Meghan Hoyer, The Courier-Journal March 30, 2001, Friday Ind/Indiana Copyright 2001 The Courier-Journal The Courier-Journal (Louisville, KY.) March 30, 2001, Friday Ind/Indiana
(JENNINGS COUNTY, Kentucky) - Contending that conditions at the Jennings County jail are ''horrific,'' a former inmate has filed notice that he plans to sue the sheriff, county council and county commissioners on behalf of every inmate housed there during the last six months.
Brian Roberts, 33, claims the jail is understaffed, overcrowded and inadequately ventilated and lighted. Inmates do not have adequate showers, food, exercise, medical care or sleeping space, he said.
''That jail is just completely dilapidated,'' said Bart Betteau, Roberts' attorney. P> The notice - which is required under state law before a public agency can be sued - was filed only days before Jennings County opens a new $ 5 million jail complex that will house inmates as well as the offices of the sheriff's department and the 911 and EMS centers.
The new building should ease many of the county's problems with the old facility, said Ed Judd, county auditor.
''The need was recognized well over five years ago,'' Judd said. ''And we are days away from moving. We've just got a few final touches left. We're very proud of this new jail. It's a great facility.''
Betteau, of New Albany, said the new jail would benefit future inmates, but doesn't change the ''unconstitutional conditions'' that exist now.
''They've tried to remedy the situation, but it's too little, too late,'' Betteau said.
Judd said he couldn't comment on the suit notice because he and the commissioners have not seen a copy of it. Sheriff Earl Taggart was out of his office yesterday, and county attorney Alan Marshall did not return several phone messages left at his office.
According to jail-inspection reports from the state Department of Correction, the current jail, built in 1952, has been overcrowded every day for the last two years. During an inspection in August 2000, it held 61 inmates, but had beds for only 32.

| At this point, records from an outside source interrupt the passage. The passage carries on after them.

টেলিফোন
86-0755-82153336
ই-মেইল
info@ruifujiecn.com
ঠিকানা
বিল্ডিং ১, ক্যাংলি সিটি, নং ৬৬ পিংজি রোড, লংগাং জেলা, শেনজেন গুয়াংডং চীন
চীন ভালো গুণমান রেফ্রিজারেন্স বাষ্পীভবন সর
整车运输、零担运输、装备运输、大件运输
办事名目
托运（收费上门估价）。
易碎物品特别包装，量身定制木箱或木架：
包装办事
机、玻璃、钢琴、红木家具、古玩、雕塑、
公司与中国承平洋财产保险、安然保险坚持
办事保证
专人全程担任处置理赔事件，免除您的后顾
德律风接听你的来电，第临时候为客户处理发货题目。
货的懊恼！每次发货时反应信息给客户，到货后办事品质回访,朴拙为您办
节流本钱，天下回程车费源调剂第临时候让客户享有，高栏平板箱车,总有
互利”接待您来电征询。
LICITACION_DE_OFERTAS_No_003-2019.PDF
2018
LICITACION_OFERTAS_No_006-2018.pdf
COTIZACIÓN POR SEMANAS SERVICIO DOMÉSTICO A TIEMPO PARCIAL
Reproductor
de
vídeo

The rest slept on floor mats, sometimes with as many as 21 in a cell built for eight, the inspector wrote.
After the 2000 inspection, the department recommended that the county not continue to use its jail.

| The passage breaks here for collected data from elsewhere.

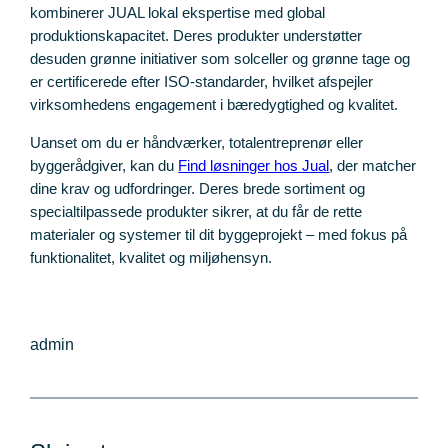
kombinerer JUAL lokal ekspertise med global
produktionskapacitet. Deres produkter understøtter
desuden grønne initiativer som solceller og grønne tage og
er certificerede efter ISO-standarder, hvilket afspejler
virksomhedens engagement i bæredygtighed og kvalitet.
Uanset om du er håndværker, totalentreprenør eller
byggerådgiver, kan du
Find løsninger hos Jual
, der matcher
dine krav og udfordringer. Deres brede sortiment og
specialtilpassede produkter sikrer, at du får de rette
materialer og systemer til dit byggeprojekt – med fokus på
funktionalitet, kvalitet og miljøhensyn.
admin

The new jail - which Judd said may be opened as early as this weekend - will have 104 beds.
In addition to the overcrowded conditions, mentally ill or violent inmates can't be separated from the general population in the current jail, inspection reports said.
In his claim, Roberts said he suffered because the jail did not properly classify and separate inmates.

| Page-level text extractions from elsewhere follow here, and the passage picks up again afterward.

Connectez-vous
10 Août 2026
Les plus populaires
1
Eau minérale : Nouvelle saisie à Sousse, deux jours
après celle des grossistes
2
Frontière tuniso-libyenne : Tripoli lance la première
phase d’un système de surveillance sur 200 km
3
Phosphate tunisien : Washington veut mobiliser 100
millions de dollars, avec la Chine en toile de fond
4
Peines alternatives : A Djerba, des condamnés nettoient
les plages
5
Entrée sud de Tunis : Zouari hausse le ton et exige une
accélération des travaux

He was arrested on a warrant on Nov. 29, 2000, and taken to the jail. According to Betteau, Roberts told jail officers that there would be trouble in his cell because another inmate was violent. The claim states that the officers failed to move Roberts or take preventative measures.
He was assaulted by another inmate and suffered a collapsed lung, fractured ribs and severe bruising in the attack, the claim states.
Jail officers refused to get him medical treatment for one day, the claim says, until his attorney in the criminal case persuaded the sheriff's department to take him to Jennings County Hospital. Roberts has permanent head injuries as a result of the attack, Betteau said.
The notice of intent to sue provides only one side of the case.
Under state law, a lawsuit can be filed no sooner than 90 days after the notice. Unless the county responds to the claim, Betteau said, he plans to file the lawsuit in U.S. District Court.